O guitarrista Carlos Santana descreve a única música que ocupa todo o lado b do disco Bitches Brew, lançado em 1969 pelo trompetista americano Miles Davis, dizendo que é possível ouvir o trompete de Davis ecoando pelos prédios de Nova York às 3 da manhã, como se a cidade formasse um “imenso cânion de edifícios”. Essa cena poética descrita por Santana dá as dimensões não apenas do que é a música de Miles Davis, mas também o que é a ideia imensa que se esconde por trás das cidades.
Andar pelas ruas de um lugar é como ouvir Bitches Brew, seja em Nova York, São Paulo, Natal, Currais Novos ou Santa Cruz. Fotografar essas cidades é sempre a esperança de fazer ecoar o trompete de Davis através de imagens que o olho do fotógrafo vê e sua câmera tenta tornar perene. Claro que essa é sempre uma tentativa frustrada, afinal aquelas notas iniciais do sopro de Miles se sobrepondo ao som do prato de Lenny White não podem ser repetidas por ninguém, em nenhuma expressão artística.
Bitches Brew é uma utopia de 26 minutos, tocada em sua maior parte de improviso, que ecoa por todas as cidades do mundo, inclusive pelas que fotografo. E, como utopia, seu papel não é encontrar um lugar, mas provar que outros lugares são possíveis.

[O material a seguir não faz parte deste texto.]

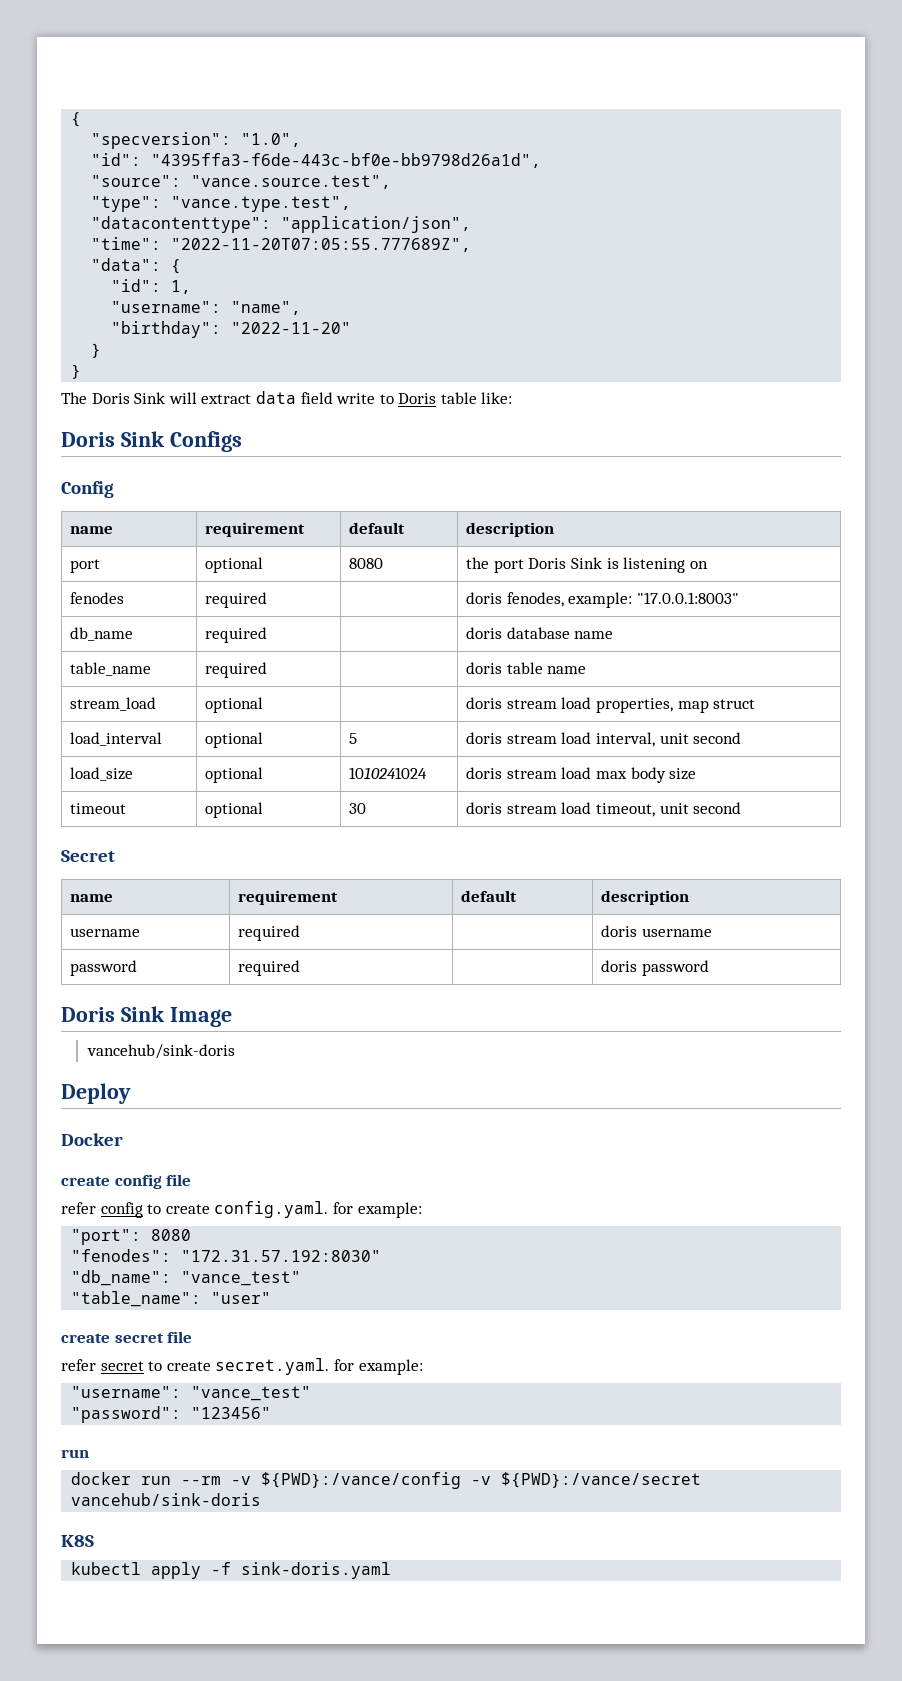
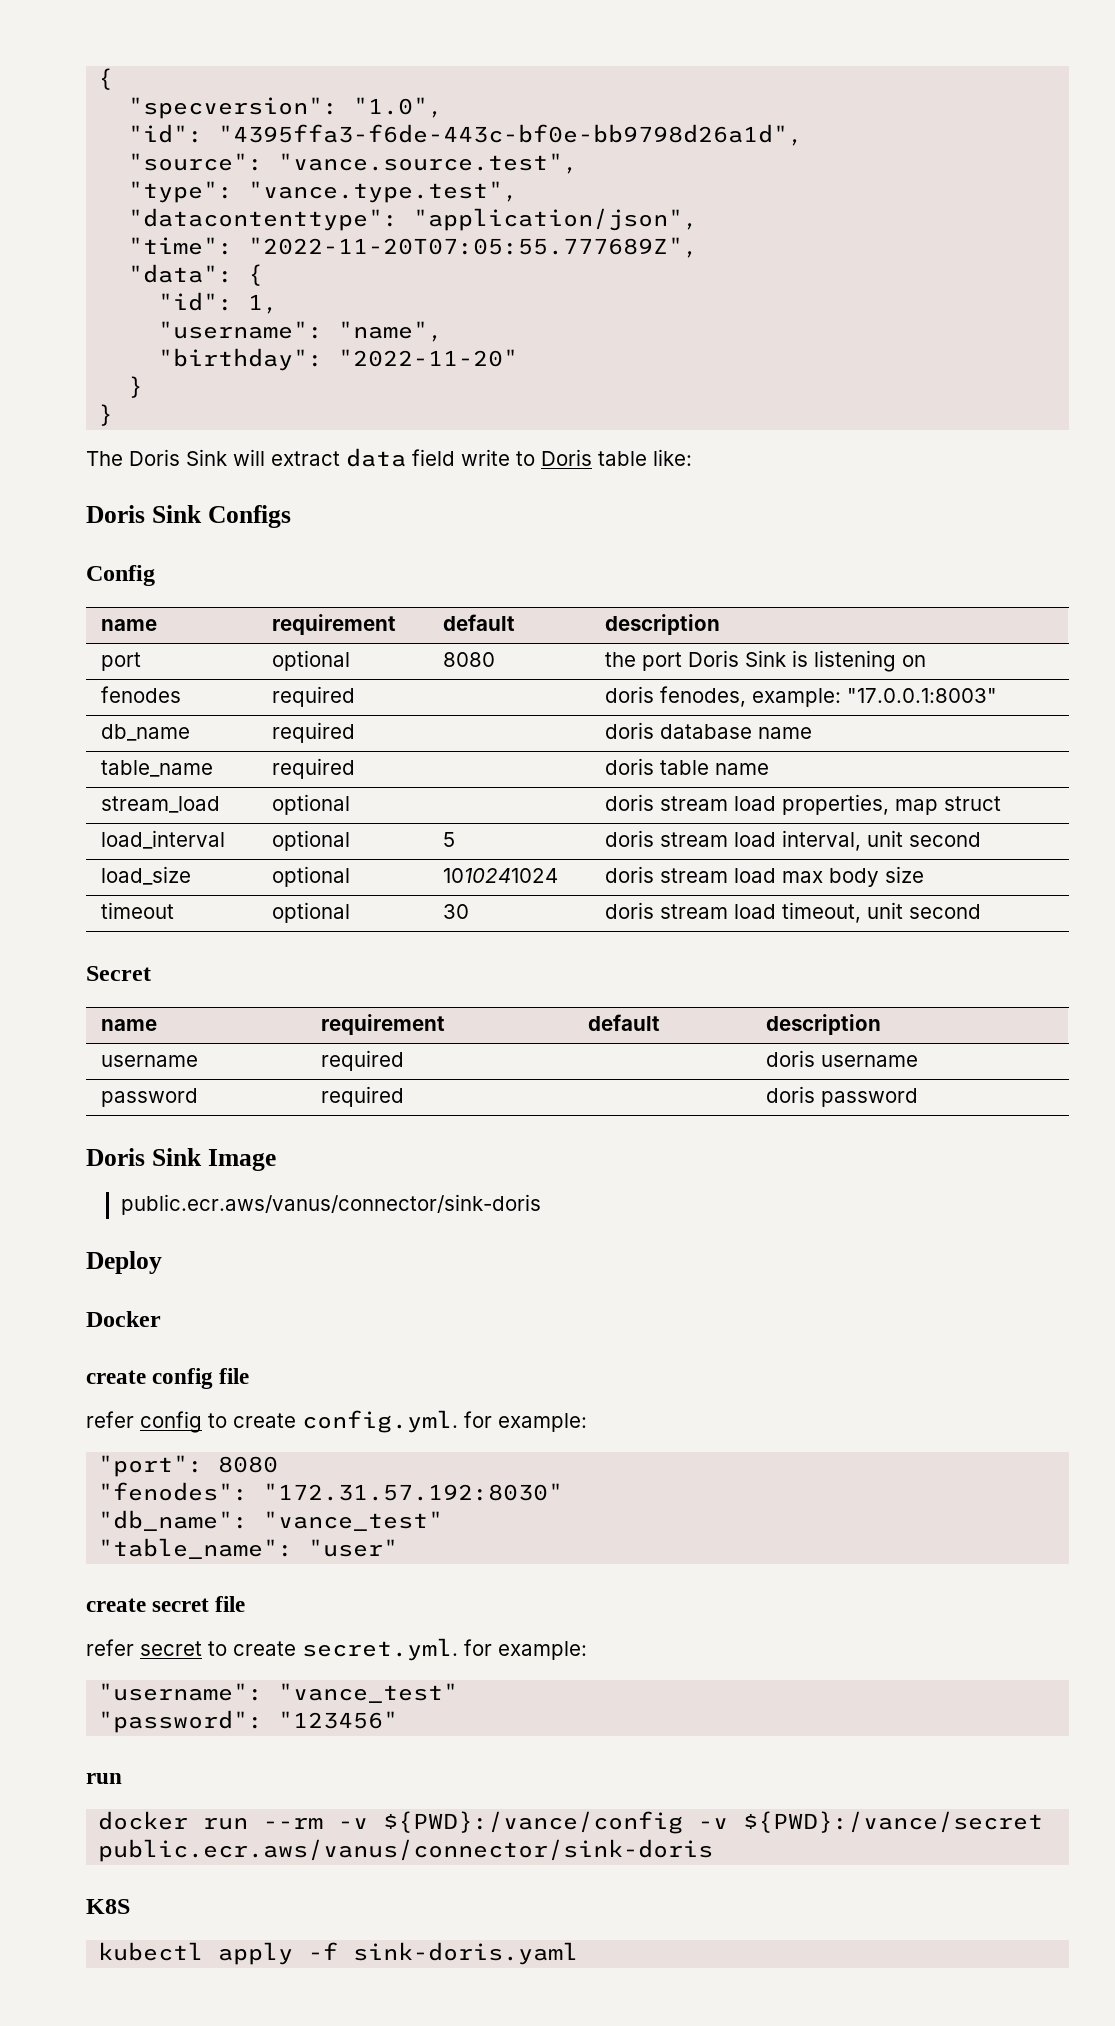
[86,1044,235,1059] vancehub/sink-doris -> [120,1194,541,1215] public.ecr.aws/vanus/connector/sink-doris
[214,1201,329,1218] config.yaml. -> [302,1410,458,1433] config.yml.
[215,1358,330,1375] secret.yaml. -> [302,1638,458,1661] secret.yml.
[71,1493,262,1506] vancehub/sink-doris -> [98,1839,714,1862] public.ecr.aws/vanus/connector/sink-doris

Por isso, cada cena cotidiana, inesperada tem a chance de acontecer como as notas alongadas do trompete improvável que tira a cidade de seu sono.
Perdi a conta de quantas vezes saí para fotografar cidades ouvindo Bitches Brew e, mesmo sabendo que nunca repetirei Miles Davis numa fotografia, gosto de sincronizar os passos, os movimentos, os desenhos e temas de quem fotografo entre uma nota e outra, entre respiros e penso que as cenas mais comuns das cidades sempre ecoarão em meus olhos às 3 da manhã de uma madrugada qualquer, como esta em que escolho fotos e arranjo estas palavras.